Document the choice. Record the Judge model, why it was selected, and the calibration evidence that supports the selection. This belongs in the Judge mandate, not in a config file.

Where This Interacts With Principle 1 (Different)¶

The Different principle forbids sharing the same model between agent and Judge. Least Capability says pick the smallest model that works. These can conflict: the smallest Judge in the agent's own family may be cheaper than a different-family equivalent. Resolve in favour of Different. Capability coupling between agent and Judge produces shared blind spots, which is a worse failure than moderate overspend.

Known Biases to Mitigate¶

Research has identified several biases in Model-as-Judge that affect reliability:

Position Bias¶

Position Bias: The model may develop a preference for the first option it sees in a pairwise comparison, regardless of content.

Mitigation: When comparing options, run evaluations with options in different orders and aggregate results.

#####

▶ [Exercises]:
A. Answer these questions from the Model-as-Judge text.
(i) Where does the text say the choice of Judge model should be documented?
(ii) When the Different principle conflicts with Least Capability, which one should the conflict be resolved in favor of?
(iii) What mitigation does the text give for position bias?
B. Write out the Model-as-Judge text word for word from "Known Biases to" to "regardless of content.".

Dataset entries:
#####

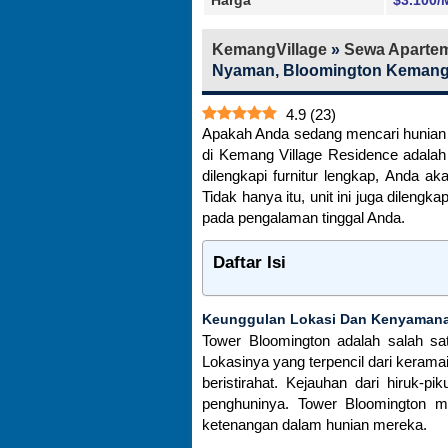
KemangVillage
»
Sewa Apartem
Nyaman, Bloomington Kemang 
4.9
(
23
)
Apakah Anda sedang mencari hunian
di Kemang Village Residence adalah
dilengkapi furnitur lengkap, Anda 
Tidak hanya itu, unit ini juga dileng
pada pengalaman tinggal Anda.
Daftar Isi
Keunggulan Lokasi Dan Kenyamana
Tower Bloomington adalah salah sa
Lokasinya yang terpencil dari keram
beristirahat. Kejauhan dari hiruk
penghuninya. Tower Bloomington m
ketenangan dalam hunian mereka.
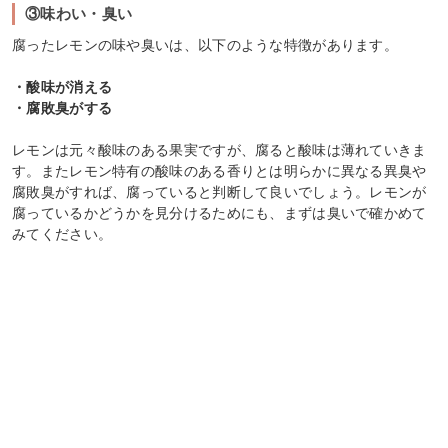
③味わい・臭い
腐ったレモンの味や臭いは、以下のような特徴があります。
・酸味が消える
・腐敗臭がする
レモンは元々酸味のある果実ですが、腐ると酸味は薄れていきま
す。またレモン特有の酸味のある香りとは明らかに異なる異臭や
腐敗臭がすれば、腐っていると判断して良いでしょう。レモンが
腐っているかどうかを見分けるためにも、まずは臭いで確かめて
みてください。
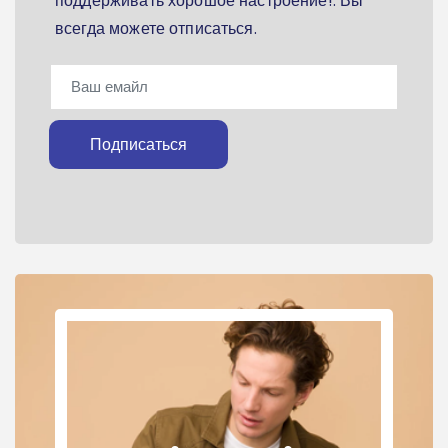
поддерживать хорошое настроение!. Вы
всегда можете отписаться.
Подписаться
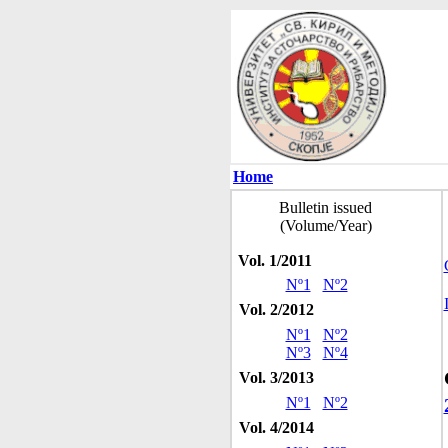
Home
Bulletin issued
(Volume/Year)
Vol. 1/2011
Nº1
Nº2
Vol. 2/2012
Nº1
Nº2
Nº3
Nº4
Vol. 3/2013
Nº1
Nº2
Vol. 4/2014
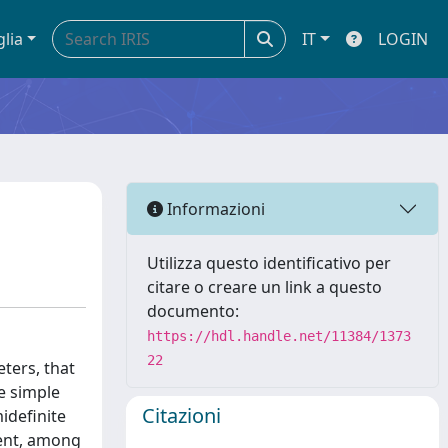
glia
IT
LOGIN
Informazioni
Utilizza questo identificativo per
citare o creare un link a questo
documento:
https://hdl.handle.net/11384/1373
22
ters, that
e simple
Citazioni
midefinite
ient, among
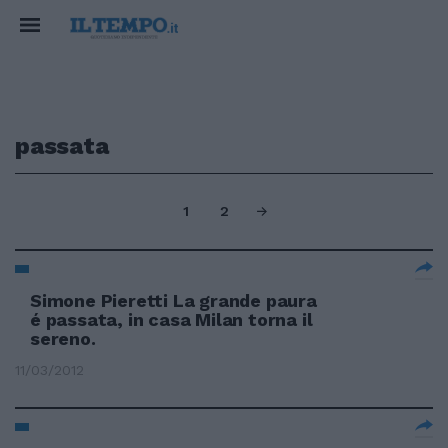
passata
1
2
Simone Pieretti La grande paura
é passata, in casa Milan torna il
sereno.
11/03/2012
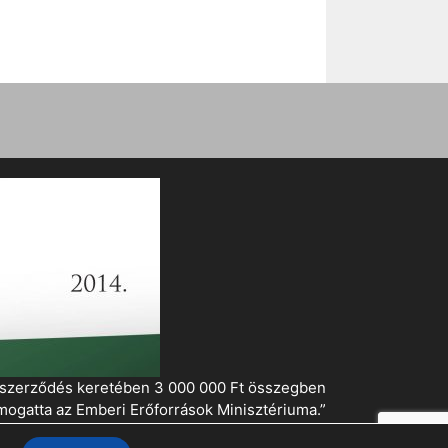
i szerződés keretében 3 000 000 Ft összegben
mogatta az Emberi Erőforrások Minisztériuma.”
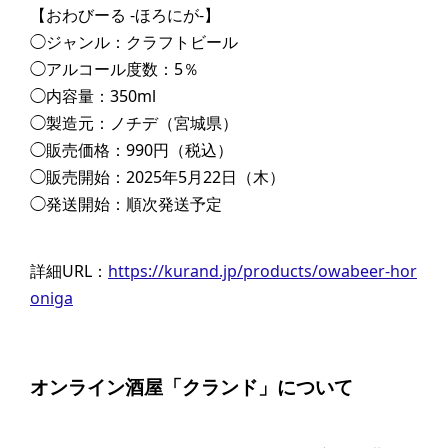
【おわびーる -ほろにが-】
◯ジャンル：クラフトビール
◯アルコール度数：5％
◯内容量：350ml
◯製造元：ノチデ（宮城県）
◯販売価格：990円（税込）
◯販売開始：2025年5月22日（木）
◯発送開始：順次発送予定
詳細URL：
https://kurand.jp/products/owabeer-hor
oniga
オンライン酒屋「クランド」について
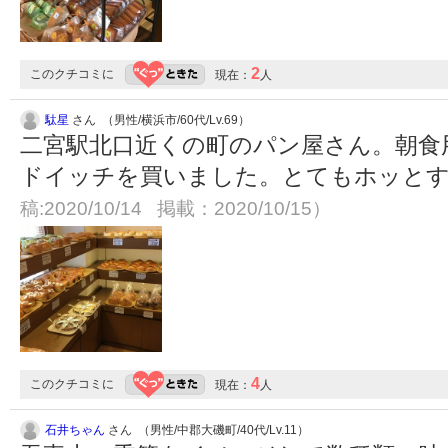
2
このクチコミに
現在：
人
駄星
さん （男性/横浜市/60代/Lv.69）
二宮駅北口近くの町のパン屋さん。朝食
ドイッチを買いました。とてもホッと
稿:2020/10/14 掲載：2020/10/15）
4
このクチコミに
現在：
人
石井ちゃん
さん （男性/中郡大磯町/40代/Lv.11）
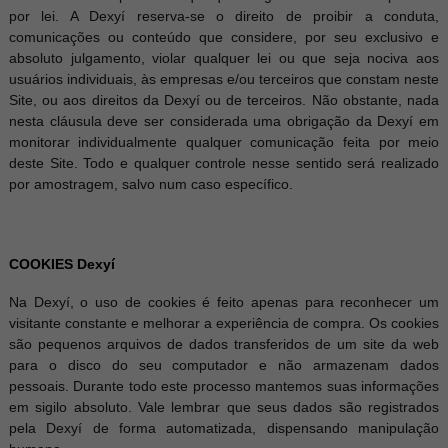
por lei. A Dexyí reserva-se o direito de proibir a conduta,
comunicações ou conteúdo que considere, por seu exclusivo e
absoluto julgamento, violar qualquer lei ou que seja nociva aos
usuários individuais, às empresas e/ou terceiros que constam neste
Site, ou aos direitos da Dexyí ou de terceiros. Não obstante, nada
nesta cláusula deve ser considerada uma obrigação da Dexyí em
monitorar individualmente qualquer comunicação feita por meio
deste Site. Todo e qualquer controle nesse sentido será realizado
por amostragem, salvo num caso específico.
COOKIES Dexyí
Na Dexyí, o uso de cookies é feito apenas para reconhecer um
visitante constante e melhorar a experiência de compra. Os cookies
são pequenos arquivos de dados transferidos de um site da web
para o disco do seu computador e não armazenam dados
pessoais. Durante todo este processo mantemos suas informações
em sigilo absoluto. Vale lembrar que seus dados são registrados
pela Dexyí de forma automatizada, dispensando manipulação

#####

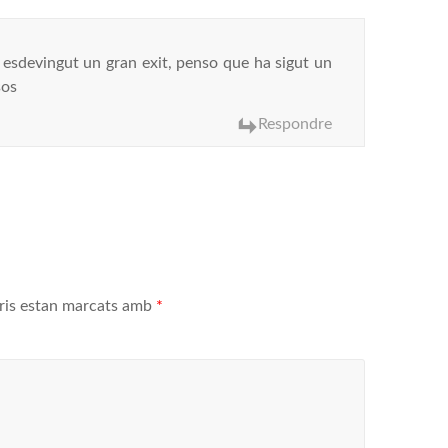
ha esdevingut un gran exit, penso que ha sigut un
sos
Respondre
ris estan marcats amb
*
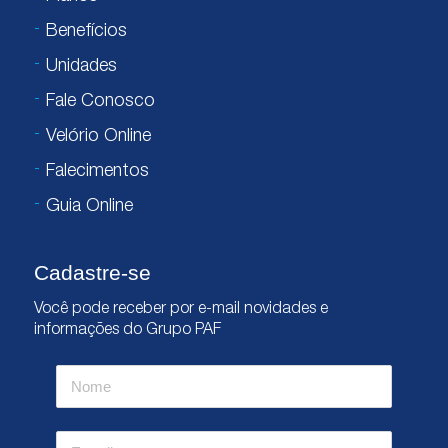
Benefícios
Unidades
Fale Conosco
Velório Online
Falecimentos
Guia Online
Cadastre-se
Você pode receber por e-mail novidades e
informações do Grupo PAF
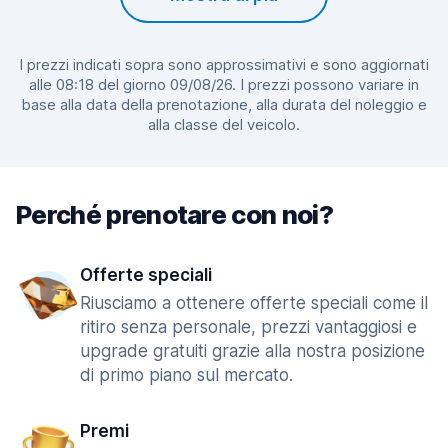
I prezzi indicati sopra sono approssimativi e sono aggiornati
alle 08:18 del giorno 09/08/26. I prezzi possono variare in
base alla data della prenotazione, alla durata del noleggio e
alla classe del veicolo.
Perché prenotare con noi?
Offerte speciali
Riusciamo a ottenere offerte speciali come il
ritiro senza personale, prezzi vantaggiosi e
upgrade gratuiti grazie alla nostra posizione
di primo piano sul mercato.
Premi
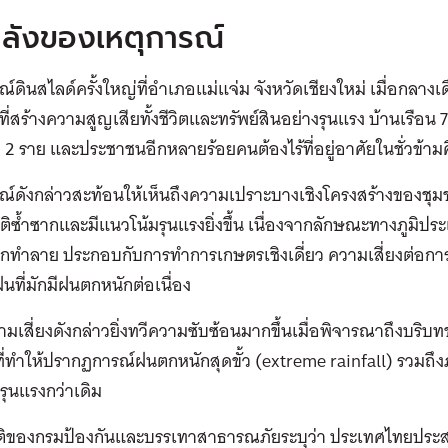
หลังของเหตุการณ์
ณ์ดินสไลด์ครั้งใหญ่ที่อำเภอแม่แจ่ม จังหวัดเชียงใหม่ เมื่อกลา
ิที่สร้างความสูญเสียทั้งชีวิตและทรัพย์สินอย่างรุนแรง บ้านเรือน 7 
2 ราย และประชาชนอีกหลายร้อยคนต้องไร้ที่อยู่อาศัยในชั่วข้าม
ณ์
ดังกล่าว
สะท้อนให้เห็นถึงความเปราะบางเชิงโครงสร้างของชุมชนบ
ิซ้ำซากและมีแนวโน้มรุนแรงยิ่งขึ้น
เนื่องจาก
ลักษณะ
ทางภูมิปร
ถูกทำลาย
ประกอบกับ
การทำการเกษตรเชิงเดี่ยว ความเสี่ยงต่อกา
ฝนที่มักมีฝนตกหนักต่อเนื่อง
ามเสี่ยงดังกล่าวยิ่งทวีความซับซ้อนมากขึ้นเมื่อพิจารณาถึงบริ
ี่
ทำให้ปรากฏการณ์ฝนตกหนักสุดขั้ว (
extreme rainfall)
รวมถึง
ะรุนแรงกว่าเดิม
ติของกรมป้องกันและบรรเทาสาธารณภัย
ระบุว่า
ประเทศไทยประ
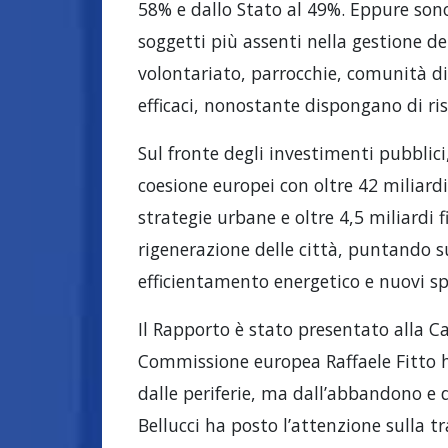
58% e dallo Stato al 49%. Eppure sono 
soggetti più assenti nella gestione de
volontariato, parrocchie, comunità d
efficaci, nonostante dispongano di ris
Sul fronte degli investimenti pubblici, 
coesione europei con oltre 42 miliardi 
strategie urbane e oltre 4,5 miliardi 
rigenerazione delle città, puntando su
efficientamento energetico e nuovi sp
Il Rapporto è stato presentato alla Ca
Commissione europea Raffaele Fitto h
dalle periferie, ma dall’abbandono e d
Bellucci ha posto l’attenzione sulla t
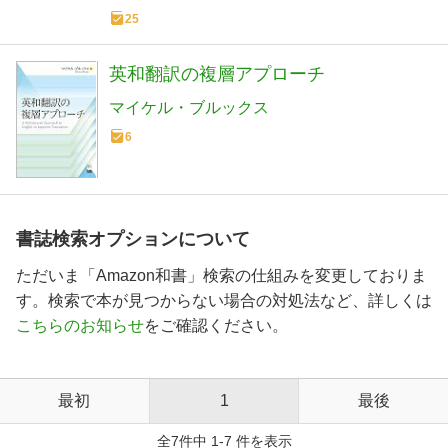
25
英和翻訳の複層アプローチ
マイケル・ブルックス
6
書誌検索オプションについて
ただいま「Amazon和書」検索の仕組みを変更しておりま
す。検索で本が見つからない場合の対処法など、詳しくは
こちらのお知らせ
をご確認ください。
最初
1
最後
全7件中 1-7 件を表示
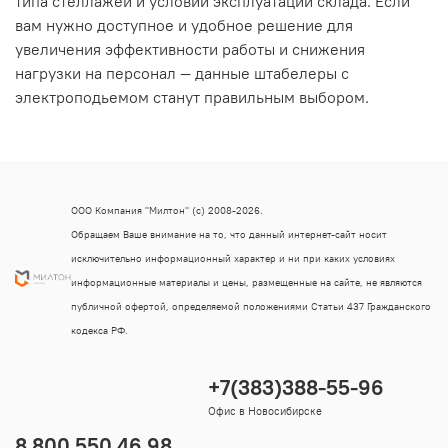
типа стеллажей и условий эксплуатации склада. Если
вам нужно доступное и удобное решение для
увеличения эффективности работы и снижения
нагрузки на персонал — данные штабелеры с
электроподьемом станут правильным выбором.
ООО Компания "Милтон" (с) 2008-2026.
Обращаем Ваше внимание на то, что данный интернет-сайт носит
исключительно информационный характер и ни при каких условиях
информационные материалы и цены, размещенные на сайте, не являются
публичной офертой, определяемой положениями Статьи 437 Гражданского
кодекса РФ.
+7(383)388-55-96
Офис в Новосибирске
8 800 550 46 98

#####

▶ [Exercise responses]:
A.
(i) In the Judge mandate, not in a config file.
(ii) In favor of Different.
(iii) When comparing options, run evaluations with options in different orders and aggregate results.

B.
Known Biases to Mitigate¶

Research has identified several biases in Model-as-Judge that affect reliability:

Position Bias¶

Position Bias: The model may develop a preference for the first option it sees in a pairwise comparison, regardless of content.